== Exercise instructions ==
The number of lines containing the word "previous" is all you should give; count them in the records below.

<<<<

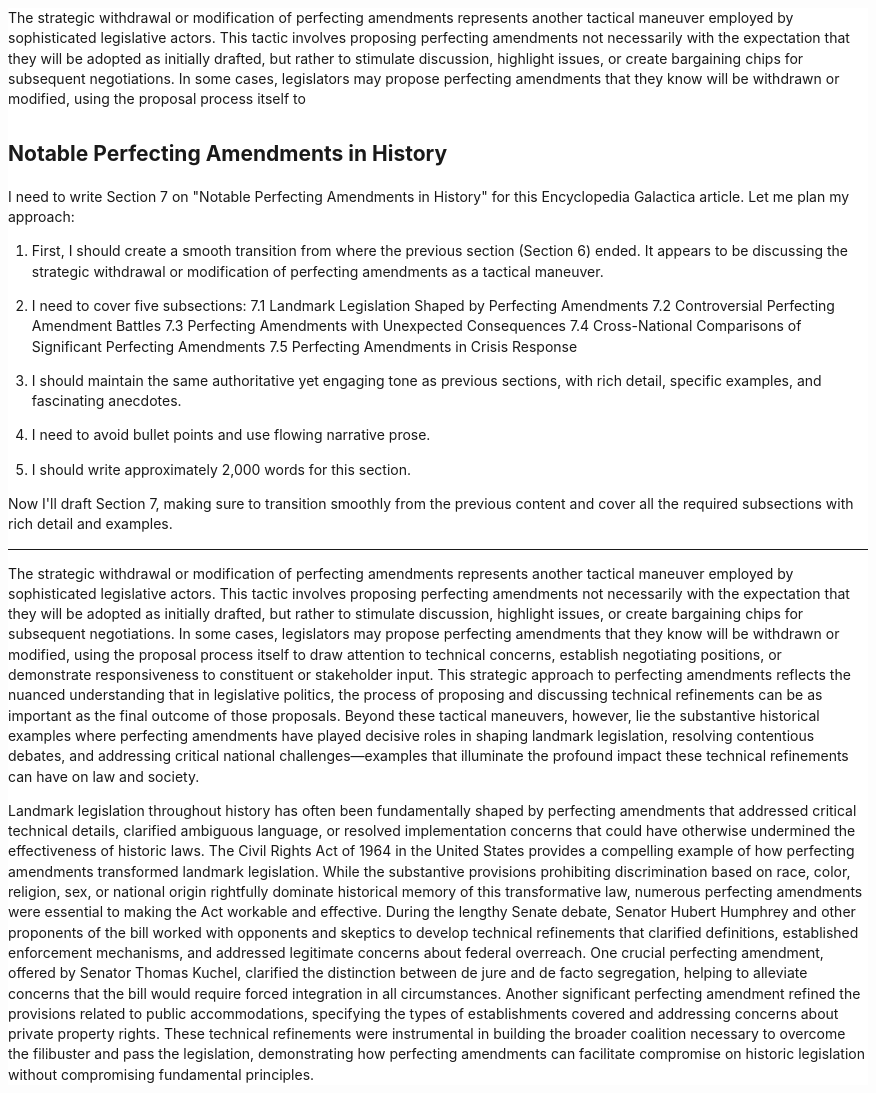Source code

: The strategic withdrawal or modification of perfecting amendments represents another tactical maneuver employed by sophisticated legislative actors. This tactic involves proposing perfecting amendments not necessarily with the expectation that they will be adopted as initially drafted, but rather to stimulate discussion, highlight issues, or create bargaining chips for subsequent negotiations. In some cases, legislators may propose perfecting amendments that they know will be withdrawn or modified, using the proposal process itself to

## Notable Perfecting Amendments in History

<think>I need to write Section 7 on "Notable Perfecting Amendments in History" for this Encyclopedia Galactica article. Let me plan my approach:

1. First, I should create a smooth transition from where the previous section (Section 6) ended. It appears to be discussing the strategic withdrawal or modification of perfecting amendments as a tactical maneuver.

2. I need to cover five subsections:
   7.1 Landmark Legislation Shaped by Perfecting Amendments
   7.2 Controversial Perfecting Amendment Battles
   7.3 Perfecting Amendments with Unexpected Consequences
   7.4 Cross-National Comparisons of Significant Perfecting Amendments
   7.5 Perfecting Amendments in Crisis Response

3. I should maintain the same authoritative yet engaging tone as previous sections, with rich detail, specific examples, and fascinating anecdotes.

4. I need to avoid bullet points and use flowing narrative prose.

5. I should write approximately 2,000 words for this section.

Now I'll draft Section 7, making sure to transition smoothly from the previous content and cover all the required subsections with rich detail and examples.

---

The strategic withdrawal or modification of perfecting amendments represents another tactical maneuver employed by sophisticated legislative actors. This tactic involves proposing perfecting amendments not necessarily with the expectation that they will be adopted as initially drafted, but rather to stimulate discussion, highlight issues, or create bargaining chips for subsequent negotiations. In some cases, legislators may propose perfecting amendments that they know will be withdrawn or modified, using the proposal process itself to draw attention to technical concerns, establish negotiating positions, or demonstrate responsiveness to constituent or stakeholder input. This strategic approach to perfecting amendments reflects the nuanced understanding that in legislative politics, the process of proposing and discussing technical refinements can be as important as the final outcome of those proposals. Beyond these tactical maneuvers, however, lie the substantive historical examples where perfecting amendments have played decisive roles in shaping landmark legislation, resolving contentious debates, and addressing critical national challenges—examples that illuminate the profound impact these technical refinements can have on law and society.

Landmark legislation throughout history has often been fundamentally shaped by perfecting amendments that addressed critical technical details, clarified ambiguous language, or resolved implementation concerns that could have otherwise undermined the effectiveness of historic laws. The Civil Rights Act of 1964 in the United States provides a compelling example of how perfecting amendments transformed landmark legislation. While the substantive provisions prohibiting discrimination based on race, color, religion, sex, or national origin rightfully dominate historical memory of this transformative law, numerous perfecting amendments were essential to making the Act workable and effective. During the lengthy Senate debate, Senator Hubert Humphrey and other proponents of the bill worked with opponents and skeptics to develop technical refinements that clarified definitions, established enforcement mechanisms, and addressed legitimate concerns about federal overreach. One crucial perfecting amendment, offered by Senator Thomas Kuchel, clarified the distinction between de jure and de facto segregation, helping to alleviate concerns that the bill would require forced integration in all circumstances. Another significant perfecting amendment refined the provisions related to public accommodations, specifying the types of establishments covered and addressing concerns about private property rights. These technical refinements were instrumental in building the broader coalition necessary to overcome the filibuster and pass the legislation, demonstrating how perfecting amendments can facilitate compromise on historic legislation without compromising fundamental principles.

>>>>

== Finished exercise ==
3